Things to do
**A)** According to the discussion extract, what prevalence of iron deficiency anemia has been reported in DS?
**B)** Reproduce word for word the stretch of the discussion extract from "Bermudez et al." through "cases of DS.".

Bermudez et al. (20) investigated 1,027 DS patients and determined gastrointestinal system symptoms and diseases in 50.7% of them, the most common of which was chronic intestinal constipation. In addition, one meta-analysis reported a comorbidity rate of 5.8% for biopsy-confirmed CD and DS (21). CD was investigated in eight (19.5%) cases in group 1 and six (12.2%) in group 2 but was only diagnosed in one case from each group. Although co-existence of CD and DS has been described in the literature, the presence of CD was investigated at lower rates in both groups than in the previous literature. This indicates that awareness of CD needs to be increased among physicians planning follow-up and treatment of cases of DS.

The prevalence of obstructive sleep apnea syndrome (OSAS) in several studies ranged between 24% and 95% (22). The prevalence of OSAS and/or snoring was lower in the present study. Hematological abnormalities (such as transient neonatal myelopoiesis, and acute myeloid leukemia) have previously been reported in DS cases (23). The reported prevalence of iron deficiency anemia in DS is 2.6% (24). No statistically significant difference was observed between the two groups in terms of hematological diseases.

Although the incidences of some chronic diseases were similar between group 1 and 2, comorbid diseases that were not similar in DS cases presenting to the emergency department and in other DS cases (such as heart disease and thyroid disease) need to be determined. If a disease accompanying cases of DS presenting to the emergency department is identified, we think that health workers’ accumulated knowledge will expand, and that the quality of the health service provided for patients will improve.

Various problems concerning growth are encountered in anthropometric measurements of DS cases. Obesity is one noteworthy problem in addition to retardation in weight, height, and cranial circumference (25,26). Gastrointestinal system problems such as absorption, chewing and swallowing disorders result in inadequate calorie intake, leading to subsequent short stature. Approximately 25% of the DS cases presenting to the pediatric emergency department in our study exhibited retardation in weight, height and head circumference compared to their peers, but there was no statistically significant difference between the groups. Weight and height retardation may be expected to result in DS patients falling ill more frequently and presenting to emergency departments. The number of obese DS cases was quite low, at approximately 5% in both groups.

Extracted entries
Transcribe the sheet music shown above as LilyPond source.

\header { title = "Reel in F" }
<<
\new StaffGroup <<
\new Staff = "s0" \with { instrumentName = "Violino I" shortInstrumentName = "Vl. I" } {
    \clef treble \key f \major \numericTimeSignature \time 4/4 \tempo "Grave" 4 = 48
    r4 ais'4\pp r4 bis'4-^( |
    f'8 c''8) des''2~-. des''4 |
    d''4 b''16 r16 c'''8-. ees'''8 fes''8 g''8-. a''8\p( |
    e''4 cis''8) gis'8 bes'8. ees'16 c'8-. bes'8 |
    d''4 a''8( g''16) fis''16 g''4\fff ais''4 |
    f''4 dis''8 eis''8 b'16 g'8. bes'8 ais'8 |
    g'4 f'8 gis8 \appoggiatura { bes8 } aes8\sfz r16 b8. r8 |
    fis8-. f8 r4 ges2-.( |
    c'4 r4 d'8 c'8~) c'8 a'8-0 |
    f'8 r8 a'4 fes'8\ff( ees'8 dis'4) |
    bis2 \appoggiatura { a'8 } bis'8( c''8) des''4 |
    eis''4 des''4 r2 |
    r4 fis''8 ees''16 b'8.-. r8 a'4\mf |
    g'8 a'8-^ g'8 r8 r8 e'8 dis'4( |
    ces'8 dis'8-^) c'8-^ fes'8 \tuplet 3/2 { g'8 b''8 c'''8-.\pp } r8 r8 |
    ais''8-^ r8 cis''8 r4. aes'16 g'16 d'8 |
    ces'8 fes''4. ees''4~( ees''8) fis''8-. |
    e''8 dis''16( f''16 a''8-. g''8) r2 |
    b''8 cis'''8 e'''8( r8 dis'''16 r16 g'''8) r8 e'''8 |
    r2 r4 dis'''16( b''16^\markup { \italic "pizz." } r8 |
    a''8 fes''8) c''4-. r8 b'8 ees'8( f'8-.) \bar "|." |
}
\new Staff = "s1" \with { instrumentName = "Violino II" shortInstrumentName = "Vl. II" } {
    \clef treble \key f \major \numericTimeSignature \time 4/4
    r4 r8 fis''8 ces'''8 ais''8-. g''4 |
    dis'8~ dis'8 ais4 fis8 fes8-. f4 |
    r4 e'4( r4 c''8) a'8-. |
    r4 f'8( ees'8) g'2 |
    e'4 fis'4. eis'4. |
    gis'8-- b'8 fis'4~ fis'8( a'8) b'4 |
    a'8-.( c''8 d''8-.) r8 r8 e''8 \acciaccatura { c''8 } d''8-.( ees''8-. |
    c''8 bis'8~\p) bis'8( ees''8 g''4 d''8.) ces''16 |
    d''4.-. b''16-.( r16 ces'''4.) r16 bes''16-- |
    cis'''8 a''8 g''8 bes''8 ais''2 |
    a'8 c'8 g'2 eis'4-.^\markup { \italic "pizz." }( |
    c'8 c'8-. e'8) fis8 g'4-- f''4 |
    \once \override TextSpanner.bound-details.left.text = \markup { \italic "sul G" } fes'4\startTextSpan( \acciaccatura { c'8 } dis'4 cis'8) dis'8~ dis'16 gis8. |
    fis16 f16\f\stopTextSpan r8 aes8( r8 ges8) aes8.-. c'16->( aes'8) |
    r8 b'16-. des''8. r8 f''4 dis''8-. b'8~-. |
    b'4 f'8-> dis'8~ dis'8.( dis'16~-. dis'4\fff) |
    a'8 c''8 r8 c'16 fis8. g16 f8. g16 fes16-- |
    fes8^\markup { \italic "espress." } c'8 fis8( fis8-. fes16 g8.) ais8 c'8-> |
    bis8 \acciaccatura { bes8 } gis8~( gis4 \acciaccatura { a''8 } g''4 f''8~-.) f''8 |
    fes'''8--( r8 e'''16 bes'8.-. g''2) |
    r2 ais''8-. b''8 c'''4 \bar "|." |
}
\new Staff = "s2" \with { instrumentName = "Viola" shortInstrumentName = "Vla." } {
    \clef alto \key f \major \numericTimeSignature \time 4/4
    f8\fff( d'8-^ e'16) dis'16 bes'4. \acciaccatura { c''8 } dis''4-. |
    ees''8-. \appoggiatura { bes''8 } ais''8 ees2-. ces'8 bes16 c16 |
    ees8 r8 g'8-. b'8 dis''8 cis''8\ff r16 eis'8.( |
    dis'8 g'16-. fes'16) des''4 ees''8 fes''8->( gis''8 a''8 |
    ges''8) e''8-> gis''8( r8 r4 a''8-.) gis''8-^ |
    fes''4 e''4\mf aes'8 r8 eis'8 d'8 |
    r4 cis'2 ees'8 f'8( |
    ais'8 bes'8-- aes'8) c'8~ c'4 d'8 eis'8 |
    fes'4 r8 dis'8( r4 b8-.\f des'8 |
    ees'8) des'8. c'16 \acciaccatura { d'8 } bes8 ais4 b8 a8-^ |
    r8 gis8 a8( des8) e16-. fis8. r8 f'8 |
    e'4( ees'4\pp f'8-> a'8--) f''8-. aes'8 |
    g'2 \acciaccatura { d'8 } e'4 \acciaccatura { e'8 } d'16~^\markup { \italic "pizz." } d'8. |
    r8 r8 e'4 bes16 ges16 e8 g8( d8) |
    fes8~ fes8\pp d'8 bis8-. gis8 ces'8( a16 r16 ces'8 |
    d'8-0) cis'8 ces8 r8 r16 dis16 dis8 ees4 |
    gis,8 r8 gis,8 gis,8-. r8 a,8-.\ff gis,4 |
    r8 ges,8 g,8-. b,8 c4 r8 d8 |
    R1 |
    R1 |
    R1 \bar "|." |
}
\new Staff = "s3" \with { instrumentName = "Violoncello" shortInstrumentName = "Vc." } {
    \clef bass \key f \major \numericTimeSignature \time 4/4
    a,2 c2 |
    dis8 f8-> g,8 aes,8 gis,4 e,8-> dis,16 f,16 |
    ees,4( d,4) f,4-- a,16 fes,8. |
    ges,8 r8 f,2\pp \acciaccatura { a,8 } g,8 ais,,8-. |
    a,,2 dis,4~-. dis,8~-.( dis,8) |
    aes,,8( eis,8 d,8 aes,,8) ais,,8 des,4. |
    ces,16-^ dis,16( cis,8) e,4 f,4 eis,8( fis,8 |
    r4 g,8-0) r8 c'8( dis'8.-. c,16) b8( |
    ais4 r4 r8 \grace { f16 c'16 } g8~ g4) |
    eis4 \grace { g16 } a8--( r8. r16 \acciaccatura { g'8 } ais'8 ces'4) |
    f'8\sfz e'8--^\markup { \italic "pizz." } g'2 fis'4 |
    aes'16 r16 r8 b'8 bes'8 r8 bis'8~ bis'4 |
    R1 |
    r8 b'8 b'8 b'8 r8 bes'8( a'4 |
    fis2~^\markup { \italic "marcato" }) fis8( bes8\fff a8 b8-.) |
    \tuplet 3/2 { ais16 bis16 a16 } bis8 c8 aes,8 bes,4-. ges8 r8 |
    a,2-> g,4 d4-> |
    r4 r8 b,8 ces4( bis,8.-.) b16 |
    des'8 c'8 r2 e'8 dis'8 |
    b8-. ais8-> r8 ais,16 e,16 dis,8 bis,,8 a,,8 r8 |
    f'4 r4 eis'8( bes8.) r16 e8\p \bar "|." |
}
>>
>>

Answers by item
**A)** 2.6%

**B)**
Bermudez et al. (20) investigated 1,027 DS patients and determined gastrointestinal system symptoms and diseases in 50.7% of them, the most common of which was chronic intestinal constipation. In addition, one meta-analysis reported a comorbidity rate of 5.8% for biopsy-confirmed CD and DS (21). CD was investigated in eight (19.5%) cases in group 1 and six (12.2%) in group 2 but was only diagnosed in one case from each group. Although co-existence of CD and DS has been described in the literature, the presence of CD was investigated at lower rates in both groups than in the previous literature. This indicates that awareness of CD needs to be increased among physicians planning follow-up and treatment of cases of DS.